Document Type

Article

Publication Date

2-24-2006

Keywords

treaties, constitutional design, legal obligation, jurisprudence, good faith

Abstract

This article addresses the absence of the venerable doctrine of good faith interpretation, as well as its companion “liberal interpretation canon,” from modern Supreme Court treaty jurisprudence. Although scholarly accounts suggest that the spirit is still alive, the article demonstrates that the doctrine was silently interred by the Supreme Court early in the last century. From all appearances, the disappearance of good faith from treaty jurisprudence was not by design. Nonetheless, the article demonstrates that even such an unintended drift can have serious negative consequences.
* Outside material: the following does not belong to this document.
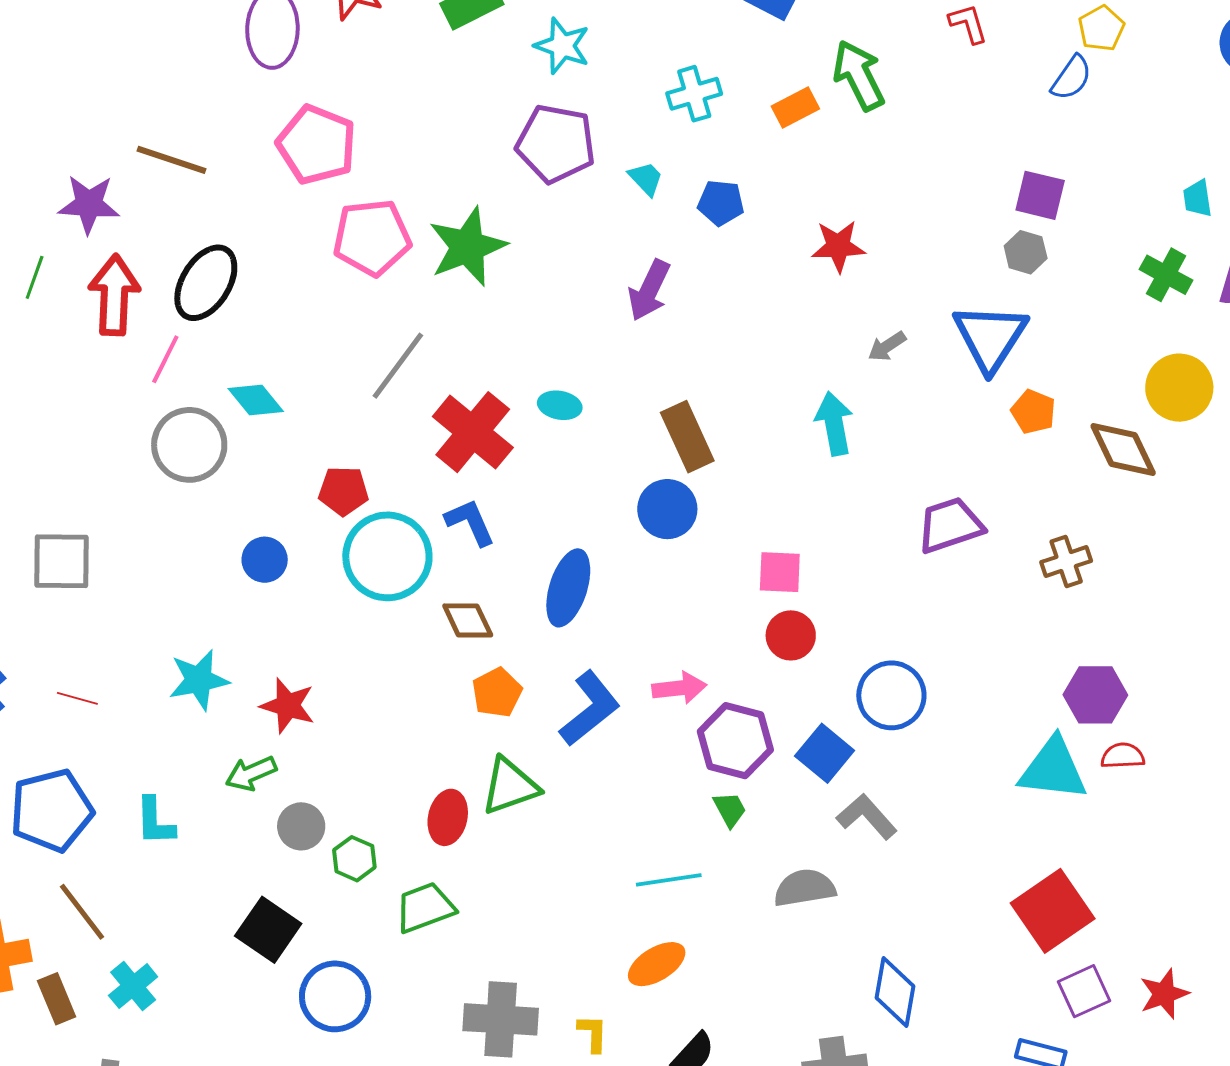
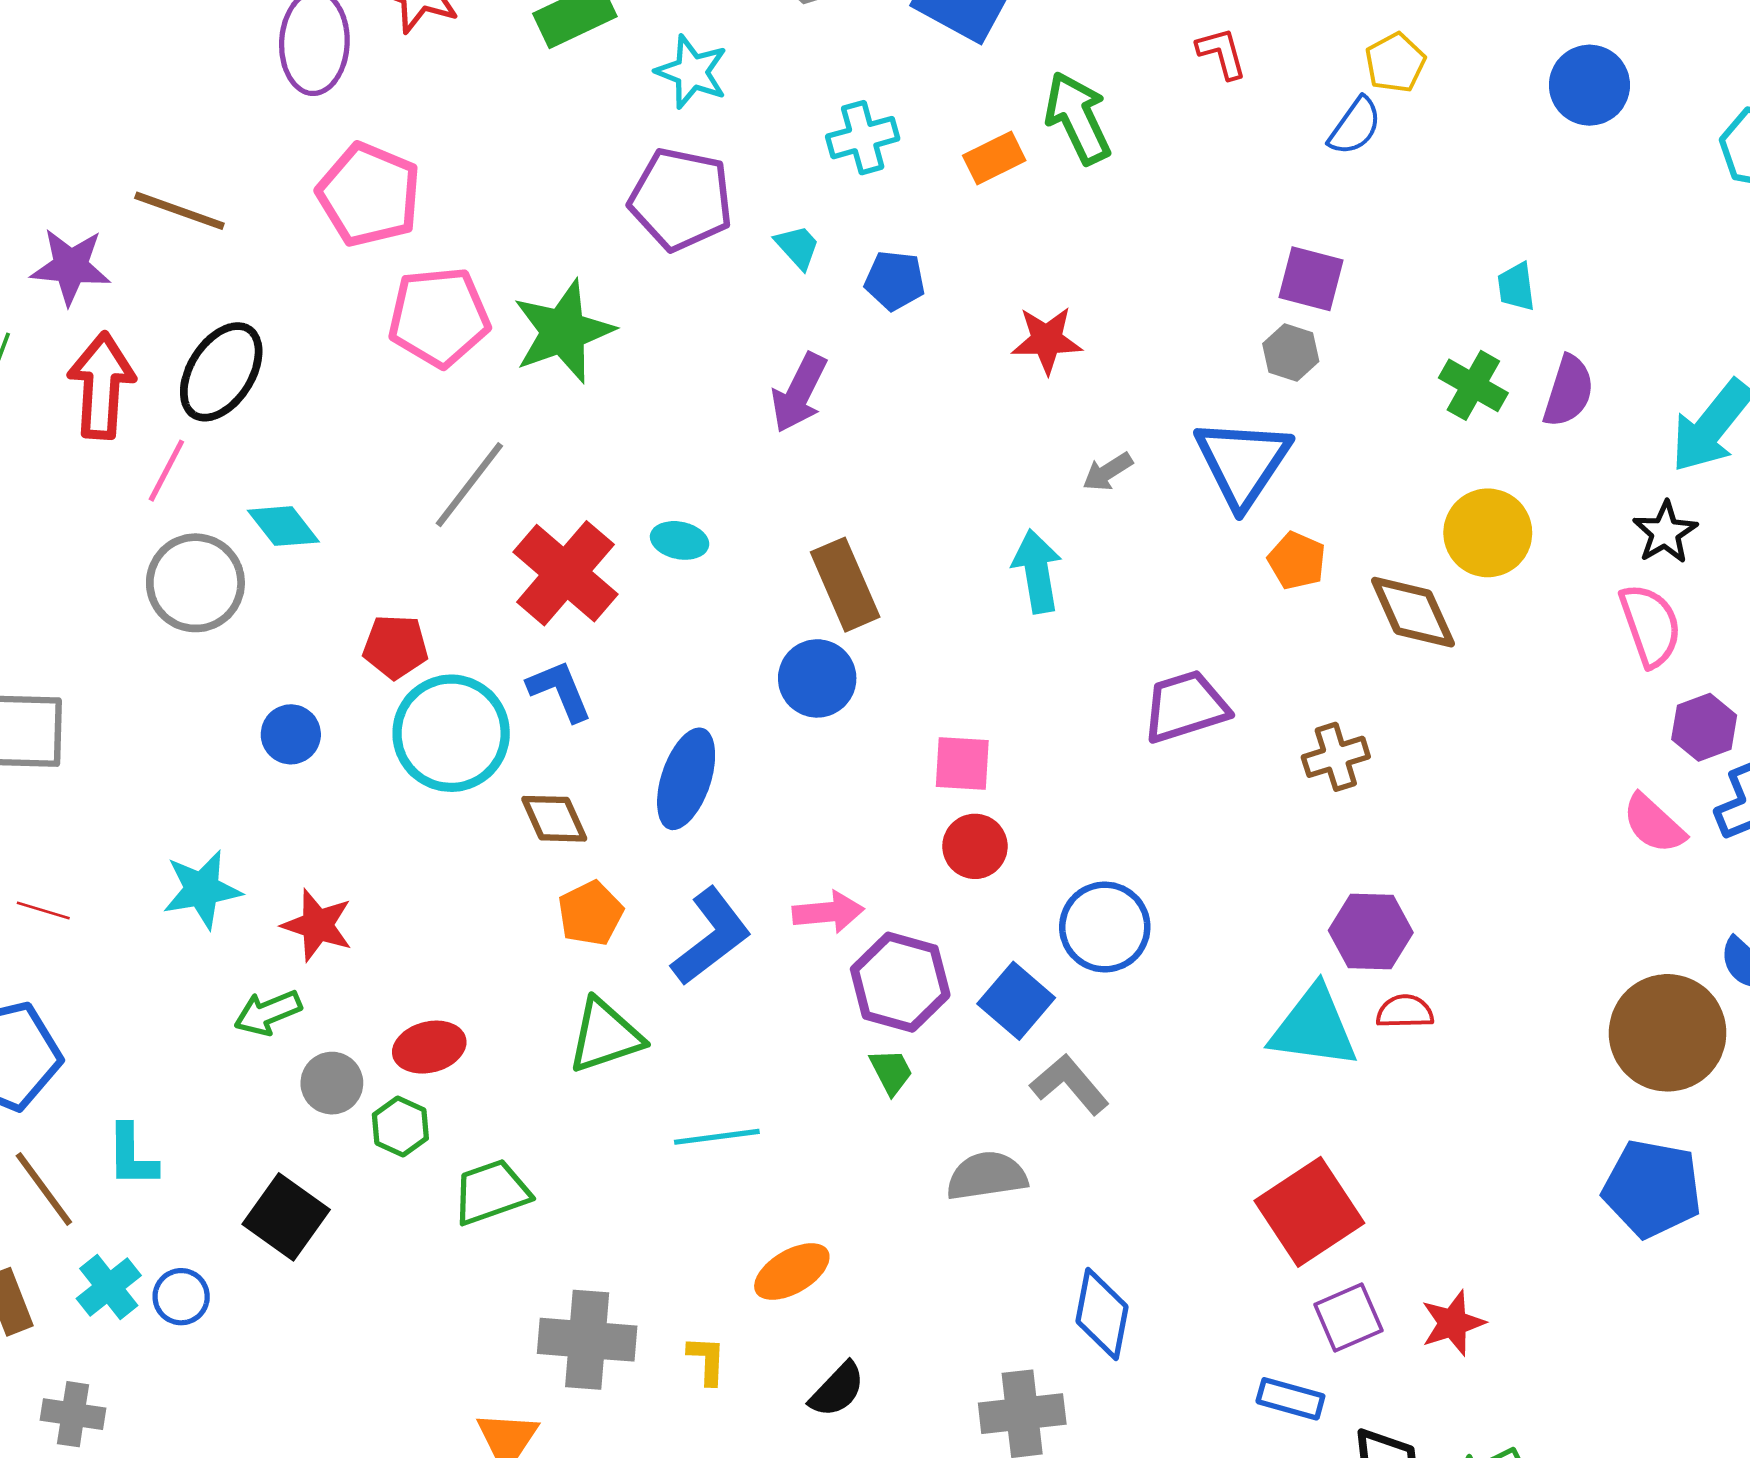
red ellipse: (448, 817) -> (429, 1047), moved, turned 62
cyan L-shape: (155, 821) -> (132, 1156), moved
cyan line: (669, 880) -> (717, 1137), moved
blue circle: (335, 996) -> (181, 1297), moved, size x0.6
In the context of treaty jurisprudence, the consequence of the departure of good faith interpretation has been broad confusion in the lower federal courts over the very nature of treaties and the judicial role in their application as a matter of federal law. After charting the demise of the doctrine, the article examines the significant benefits from an express revival of good faith for the practical application of treaty law by the federal courts. Included among these are a restoration of clarity to the nature of treaties, a revival of the fundamental distinction with purely domestic statutes, and a return of the powerful admonishment to the courts of the significance of their task in treaty interpretation.

Publication Citation

93 Georgetown Law Journal 1885 (2005).